The combination of relationship therapy, music, the guidelines for the “Get Fit for Life” walking program, and positive encouragement resulted in Manuel staying with his walking program. He often asked Maria to join him on his walks, and they would spend almost an hour walking while talking about their respective issues at home and school. Manuel reported feeling better, and he wasn’t as hungry during the day. Although he was still obese, his clothes were getting baggy as his body got firmer, and he felt good about his change. Manuel had found a new habit that led him to sign up for a five-mile hike. As he became more fit, Manuel’s self-esteem began to improve, and he felt better about himself. Teachers and classmates started to reach out and support him in his mission to get fit.
Some people say it takes 21 days to change a habit, but when it comes to developing lifelong exercise habits, I recommend seven weeks, or 49 days. Adding weightlifting to his daily routine helped Manuel become more fit, and he later decided to join a gym. He still had a long way to go, but he had made significant progress: he had lost 25 pounds and was more toned, he knew he could achieve goals he had never thought possible, and he seemed to have a new lease on life. Manuel was in relationship therapy for about six months building a stronger relationship with himself and later with his parents. When I last saw him, he had a steady girlfriend and had lost 90 pounds. Most importantly, he had personal health goals and a commitment to achieve them based on his success.
○ ○ ○ ○
Give again the part of the passage on Manuel's fitness between "Some people say" and "on his success.", inclusive, swapping "gym" for "fitness center". Rely only on the passage on Manuel's fitness.
○ ○ ○ ○
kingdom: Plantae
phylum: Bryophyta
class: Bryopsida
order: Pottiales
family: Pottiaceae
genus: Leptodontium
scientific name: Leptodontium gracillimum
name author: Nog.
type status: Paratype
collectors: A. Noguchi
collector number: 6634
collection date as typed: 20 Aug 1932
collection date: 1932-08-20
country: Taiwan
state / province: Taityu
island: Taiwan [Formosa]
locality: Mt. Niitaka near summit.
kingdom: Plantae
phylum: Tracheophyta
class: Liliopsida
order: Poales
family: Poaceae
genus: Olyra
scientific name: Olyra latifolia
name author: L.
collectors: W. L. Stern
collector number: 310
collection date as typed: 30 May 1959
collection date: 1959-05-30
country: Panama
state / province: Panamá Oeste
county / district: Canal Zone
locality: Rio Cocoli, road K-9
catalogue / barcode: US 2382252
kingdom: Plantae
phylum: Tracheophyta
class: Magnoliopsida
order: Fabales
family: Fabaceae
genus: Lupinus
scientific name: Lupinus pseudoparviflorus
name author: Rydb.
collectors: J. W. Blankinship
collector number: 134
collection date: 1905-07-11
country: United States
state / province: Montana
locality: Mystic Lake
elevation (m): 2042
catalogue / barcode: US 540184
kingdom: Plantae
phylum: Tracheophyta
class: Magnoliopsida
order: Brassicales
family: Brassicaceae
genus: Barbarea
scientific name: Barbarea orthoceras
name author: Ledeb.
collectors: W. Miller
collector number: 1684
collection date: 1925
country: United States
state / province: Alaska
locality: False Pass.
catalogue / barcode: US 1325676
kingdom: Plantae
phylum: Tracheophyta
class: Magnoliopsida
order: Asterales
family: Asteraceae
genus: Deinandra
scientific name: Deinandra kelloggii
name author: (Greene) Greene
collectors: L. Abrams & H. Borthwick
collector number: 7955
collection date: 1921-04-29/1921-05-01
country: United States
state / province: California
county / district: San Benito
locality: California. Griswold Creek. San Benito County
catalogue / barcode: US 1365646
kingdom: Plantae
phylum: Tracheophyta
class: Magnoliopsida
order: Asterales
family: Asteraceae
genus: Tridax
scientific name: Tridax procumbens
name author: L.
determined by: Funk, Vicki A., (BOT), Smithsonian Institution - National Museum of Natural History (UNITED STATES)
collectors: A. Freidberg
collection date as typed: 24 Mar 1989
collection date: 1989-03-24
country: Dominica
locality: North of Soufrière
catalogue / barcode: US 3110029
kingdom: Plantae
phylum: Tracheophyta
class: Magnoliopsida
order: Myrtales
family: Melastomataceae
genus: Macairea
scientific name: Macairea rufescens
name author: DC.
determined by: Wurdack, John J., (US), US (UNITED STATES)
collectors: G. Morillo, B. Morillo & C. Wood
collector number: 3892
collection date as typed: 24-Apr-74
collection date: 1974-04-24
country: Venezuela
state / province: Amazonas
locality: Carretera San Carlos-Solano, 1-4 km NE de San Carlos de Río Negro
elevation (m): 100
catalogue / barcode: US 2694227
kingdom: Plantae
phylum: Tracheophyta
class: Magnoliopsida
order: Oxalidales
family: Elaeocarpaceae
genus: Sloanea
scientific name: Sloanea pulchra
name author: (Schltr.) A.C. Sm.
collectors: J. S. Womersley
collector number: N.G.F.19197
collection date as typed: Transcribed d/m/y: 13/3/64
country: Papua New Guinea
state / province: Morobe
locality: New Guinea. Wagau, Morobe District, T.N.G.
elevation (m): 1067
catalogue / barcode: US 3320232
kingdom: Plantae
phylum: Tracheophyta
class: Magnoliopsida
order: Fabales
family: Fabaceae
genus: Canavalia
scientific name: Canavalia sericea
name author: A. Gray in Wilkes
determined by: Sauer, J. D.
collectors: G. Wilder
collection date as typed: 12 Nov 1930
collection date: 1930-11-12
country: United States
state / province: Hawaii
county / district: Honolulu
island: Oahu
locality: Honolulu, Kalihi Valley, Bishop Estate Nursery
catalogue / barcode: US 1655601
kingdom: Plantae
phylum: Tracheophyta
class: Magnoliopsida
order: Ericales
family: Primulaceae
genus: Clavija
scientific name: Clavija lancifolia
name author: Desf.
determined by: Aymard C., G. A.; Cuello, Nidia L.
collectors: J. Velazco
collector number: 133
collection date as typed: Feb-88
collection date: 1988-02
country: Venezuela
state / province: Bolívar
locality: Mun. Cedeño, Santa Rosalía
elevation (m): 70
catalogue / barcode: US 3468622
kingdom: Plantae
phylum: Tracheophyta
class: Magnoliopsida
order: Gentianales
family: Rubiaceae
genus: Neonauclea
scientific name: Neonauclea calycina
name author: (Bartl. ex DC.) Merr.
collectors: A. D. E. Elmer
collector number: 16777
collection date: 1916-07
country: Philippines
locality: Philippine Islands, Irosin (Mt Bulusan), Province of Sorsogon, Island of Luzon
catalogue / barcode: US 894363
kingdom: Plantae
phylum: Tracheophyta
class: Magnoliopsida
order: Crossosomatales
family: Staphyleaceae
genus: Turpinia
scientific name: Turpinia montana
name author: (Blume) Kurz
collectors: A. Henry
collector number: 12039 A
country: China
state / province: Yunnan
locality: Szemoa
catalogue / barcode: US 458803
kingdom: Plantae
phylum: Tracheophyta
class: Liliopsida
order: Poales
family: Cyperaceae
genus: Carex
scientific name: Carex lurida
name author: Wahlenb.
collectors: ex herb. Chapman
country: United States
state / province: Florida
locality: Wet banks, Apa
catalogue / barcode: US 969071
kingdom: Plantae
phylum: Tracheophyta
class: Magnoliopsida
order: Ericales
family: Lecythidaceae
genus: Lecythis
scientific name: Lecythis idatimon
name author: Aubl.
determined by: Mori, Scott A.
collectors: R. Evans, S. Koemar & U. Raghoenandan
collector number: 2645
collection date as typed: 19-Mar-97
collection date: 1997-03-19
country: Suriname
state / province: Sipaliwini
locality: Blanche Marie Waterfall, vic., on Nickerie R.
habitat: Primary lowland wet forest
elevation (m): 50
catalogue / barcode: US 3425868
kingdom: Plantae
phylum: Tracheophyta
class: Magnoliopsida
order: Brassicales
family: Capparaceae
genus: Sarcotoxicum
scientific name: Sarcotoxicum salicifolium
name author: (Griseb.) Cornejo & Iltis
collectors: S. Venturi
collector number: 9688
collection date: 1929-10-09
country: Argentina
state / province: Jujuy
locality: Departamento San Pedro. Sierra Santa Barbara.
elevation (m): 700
○ ○ ○ ○
▸ **Result**
Some people say it takes 21 days to change a habit, but when it comes to developing lifelong exercise habits, I recommend seven weeks, or 49 days. Adding weightlifting to his daily routine helped Manuel become more fit, and he later decided to join a fitness center. He still had a long way to go, but he had made significant progress: he had lost 25 pounds and was more toned, he knew he could achieve goals he had never thought possible, and he seemed to have a new lease on life. Manuel was in relationship therapy for about six months building a stronger relationship with himself and later with his parents. When I last saw him, he had a steady girlfriend and had lost 90 pounds. Most importantly, he had personal health goals and a commitment to achieve them based on his success.